Pedaling the elixir of long life
Whyte’s study used nationally representative data from the Scottish Longitudinal Study Development and Support Unit, focusing on people aged 16 to 74. The final analysis was based on 82,297 individuals, who were asked about their mode of transport. “Active travel” was defined as cycling or walking; all other commuting methods were labelled “inactive”. Respondents’ responses were then linked to national all-cause hospital admissions – including cardiovascular disease, cancer and road accidents – as well as prescriptions for drugs (anxiolytics, sedatives, antidepressants) for mental health problems from 2001 to 2018.
The results obtained indicate that “active travel” is associated with numerous health benefits. For cyclists, in particular, there was a 47 percent reduction in the risk of death from any cause (almost halving the risk compared to inactive commuters). For them, then, the risk of hospitalization for any cause does not exceed 10 percent, while the risk of being hospitalized for cardiovascular disease decreases by 24 percent. There is more. Two-wheel enthusiasts also have a 30 percent lower risk of receiving prescriptions for cardiovascular diseases, a 51 percent lower risk of dying from cancer, a 24 percent reduction in hospitalization. Last but not least, for cyclists the risk of being administered drugs for mental disorders decreases by 20 percent.
Walking every day improves your health
As for walking to work (or university), the study conducted at the Glasgow Centre for Population Health is clear: those who can do so are 11 percent less likely to be hospitalized for any reason and 10 percent less likely to be hospitalized for cardiovascular disease. Not to mention that walking is associated with a 10 percent and 7 percent reduction in the risk of receiving prescriptions for cardiovascular disease and mental disorders, respectively.
Walking, therefore, prolongs life. And it is not necessary to walk too much.

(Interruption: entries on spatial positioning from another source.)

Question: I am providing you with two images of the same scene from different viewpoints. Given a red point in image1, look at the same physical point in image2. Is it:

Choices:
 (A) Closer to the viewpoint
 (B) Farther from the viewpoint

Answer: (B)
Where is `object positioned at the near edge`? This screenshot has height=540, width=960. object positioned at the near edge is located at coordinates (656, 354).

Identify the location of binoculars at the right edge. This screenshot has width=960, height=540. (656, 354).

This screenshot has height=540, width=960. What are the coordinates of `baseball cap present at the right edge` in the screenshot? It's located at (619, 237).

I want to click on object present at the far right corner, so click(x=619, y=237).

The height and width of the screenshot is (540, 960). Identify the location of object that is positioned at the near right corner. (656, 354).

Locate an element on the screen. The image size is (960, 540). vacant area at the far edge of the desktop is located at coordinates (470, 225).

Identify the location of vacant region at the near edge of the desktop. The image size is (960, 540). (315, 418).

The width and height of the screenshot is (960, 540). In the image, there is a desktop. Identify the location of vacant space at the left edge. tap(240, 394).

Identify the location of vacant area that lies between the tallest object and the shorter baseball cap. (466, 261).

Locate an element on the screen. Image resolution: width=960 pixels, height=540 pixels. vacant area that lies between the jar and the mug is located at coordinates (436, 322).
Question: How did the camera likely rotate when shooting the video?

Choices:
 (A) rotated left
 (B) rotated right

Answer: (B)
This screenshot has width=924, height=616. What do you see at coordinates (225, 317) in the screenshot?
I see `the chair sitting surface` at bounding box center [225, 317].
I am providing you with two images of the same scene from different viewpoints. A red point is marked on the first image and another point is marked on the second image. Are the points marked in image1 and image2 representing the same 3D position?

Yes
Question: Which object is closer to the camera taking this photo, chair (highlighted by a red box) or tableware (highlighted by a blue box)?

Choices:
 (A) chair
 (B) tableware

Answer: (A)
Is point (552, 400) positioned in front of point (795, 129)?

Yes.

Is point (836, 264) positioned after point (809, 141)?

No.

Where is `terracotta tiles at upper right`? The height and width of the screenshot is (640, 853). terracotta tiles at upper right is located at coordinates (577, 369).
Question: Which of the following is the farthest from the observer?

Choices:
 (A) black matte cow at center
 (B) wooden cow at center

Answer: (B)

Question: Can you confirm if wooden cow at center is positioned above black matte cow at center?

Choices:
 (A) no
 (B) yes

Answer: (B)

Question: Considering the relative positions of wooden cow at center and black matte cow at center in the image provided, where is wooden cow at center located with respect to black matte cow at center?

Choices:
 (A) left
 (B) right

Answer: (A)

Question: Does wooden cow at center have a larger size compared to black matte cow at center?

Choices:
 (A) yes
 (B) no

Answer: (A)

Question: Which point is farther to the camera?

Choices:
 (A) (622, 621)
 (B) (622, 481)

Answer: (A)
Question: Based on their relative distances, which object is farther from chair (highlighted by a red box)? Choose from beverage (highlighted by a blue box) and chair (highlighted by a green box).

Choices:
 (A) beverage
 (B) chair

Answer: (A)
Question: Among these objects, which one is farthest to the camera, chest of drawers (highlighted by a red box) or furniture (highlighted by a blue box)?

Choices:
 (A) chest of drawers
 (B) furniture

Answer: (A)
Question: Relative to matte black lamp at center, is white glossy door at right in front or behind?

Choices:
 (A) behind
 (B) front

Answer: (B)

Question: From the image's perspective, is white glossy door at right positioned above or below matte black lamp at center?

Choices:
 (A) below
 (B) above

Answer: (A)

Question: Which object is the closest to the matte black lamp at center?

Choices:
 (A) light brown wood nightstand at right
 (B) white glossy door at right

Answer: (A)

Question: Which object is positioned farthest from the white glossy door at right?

In support of this theory come the results of the largest observational study ever conducted on the effects of walking on health, published in the European Journal of Preventive Cardiology by a team of experts from the Medical University of Lodz (Poland), the Ciccarone Center for the Prevention of Cardiovascular Disease and the Johns Hopkins University School of Medicine in the United States as well as other research institutes.
With numbers in hand, the scientists – who have put together the results of 17 different previous works conducted on the topic, relating to 226,889 people and analyzed in their entirety – have shown that it is sufficient to take about 4 thousand steps a day to obtain a significant reduction in the risk of death from any cause; already at 2 thousand steps, then, a reduction in the risk of death from cardiovascular diseases is observed. “Our study confirms that the more you walk, the better. And this concerns women and men, regardless of age and whether the person lives in a temperate, subtropical or subpolar region”, the words of Maciej Banach, professor of cardiology and coordinator of the group of authors of the work.